I love Sunday worship. When I allow my brain to turn off and sing in worship, it resets my heart. Listening to a message from a pastor always gets me to dig into scripture. I’m so grateful for these things. And yet, I don’t think the event on Sunday is why God wanted us to live in the community of the Church. The Sunday morning worship is extra. It’s not the main thing.
The Church is about people teaching one another about who God is, and we do that in relationships. And relationships aren’t built at an event. I have learned just as much, if not more about sitting in God’s presence from the people who sacrificially serve at church. Two women come to mind as a write this. One of them is much older than me. She runs a farm, and lives simply. I once asked her how she always stayed so joyful. Her response? “I spend all day shoveling manure. No one bothers you when you do that. So I have a lot more time to worship God.” God has taught me so much about himself through this amazing lady. She has taught me how to love others well. how to trust God in all things and how to be obedient to Him. And I would never have known her had it not been for the Church.
The other woman that comes to mind is humble and sacrificial. She is much younger than me and I learn from her weekly. She does amazing things like being a foster parent. She leans in to love interns and single moms. She makes meals and drops off treats. She loves God in the way she serves others. Watching her teaches me so much about obedience and sacrifice and none of that happens in a worship service. I learn all of these things outside of a Sunday morning event. And I would never have known her had it not been for the Church.
The Church is a place where we build relationships that point us to God. It’s where we see others who sit in the presence of Jesus and we watch how it changes them. We can’t give up on on the Church because the world needs it more than ever. The world needs a place where God is visible. A place to learn from others about what it’s like to sit in His presence. People who are struggling can see how we are changed, just by spending time with Him. Lonely people can learn that He is always near and always ready to sit and listen. It’s one thing to hear about these thing. It is wholly different to witness them in someone we know. It is in the Church that we see His sacrificial nature, His creativity, and His love. And I don’t know of a better way to share this with the world than through an imperfect church community.

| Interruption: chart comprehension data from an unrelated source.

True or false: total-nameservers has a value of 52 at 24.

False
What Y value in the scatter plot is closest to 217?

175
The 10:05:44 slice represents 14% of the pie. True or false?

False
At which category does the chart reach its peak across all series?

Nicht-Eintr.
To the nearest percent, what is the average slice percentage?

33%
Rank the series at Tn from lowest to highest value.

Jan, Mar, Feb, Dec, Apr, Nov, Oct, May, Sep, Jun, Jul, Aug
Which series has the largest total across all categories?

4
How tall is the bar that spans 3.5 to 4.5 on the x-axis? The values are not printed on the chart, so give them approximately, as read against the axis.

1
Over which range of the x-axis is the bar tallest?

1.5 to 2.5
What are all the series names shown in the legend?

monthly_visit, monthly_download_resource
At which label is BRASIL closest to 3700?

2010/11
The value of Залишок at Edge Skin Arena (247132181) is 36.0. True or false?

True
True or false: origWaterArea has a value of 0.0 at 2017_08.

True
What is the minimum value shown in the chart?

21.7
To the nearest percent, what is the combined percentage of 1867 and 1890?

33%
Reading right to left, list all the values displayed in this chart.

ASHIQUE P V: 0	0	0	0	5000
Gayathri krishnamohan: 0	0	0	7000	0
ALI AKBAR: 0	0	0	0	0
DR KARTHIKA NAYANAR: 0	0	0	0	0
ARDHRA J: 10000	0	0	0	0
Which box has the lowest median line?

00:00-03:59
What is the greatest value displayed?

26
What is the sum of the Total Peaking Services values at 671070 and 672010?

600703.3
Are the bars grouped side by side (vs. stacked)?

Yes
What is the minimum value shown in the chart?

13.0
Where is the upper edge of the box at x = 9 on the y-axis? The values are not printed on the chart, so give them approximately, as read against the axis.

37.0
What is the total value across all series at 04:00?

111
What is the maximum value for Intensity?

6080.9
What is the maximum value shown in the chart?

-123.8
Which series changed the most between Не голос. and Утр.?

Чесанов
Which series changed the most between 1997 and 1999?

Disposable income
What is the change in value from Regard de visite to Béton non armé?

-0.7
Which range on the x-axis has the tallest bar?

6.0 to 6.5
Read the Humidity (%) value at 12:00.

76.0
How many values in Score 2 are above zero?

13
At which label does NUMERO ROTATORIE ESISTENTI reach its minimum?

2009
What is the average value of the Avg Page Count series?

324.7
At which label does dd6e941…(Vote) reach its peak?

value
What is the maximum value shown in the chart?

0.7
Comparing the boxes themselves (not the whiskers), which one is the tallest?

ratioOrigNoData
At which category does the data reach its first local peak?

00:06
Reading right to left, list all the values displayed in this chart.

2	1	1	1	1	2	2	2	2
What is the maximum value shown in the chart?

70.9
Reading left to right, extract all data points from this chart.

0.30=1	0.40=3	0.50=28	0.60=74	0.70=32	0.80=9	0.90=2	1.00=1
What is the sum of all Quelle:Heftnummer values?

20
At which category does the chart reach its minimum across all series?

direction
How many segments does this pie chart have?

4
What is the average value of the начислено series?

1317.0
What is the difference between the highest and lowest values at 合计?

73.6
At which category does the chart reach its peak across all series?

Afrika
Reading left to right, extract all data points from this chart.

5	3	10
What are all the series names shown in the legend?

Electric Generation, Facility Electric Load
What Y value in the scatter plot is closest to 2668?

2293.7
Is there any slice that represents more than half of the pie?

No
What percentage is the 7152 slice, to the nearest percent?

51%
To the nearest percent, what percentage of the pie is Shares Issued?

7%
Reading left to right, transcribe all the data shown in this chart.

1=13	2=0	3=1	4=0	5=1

Do I think the Church in it’s current form is perfect? No. But it’s not going to get better unless those of us who regularly spend time with Jesus lean in and love those who have never sat next to Him. It’s not going to get better unless we talk about the hard things and try to do better. And it’s not going to get better if we all just stop showing up.
I intentionally wrote this to be published on a Saturday afternoon. Tomorrow is Sunday. There are so many places you could go tomorrow to worship God. Maybe ask God if it’s time for you to find a place to go. Pay attention to the worship, but more importantly look for the people who aren’t on stage; the ones serving behind the scenes. Chances are they will be the ones who show you what it’s like to live in relationship with Jesus. Maybe one day they will tell you about what their “dock” looks like.
Keep on keeping on Sarah. The Church can still be great again. We need to hang tight. God is still present in our midst. God bless you sister, amen.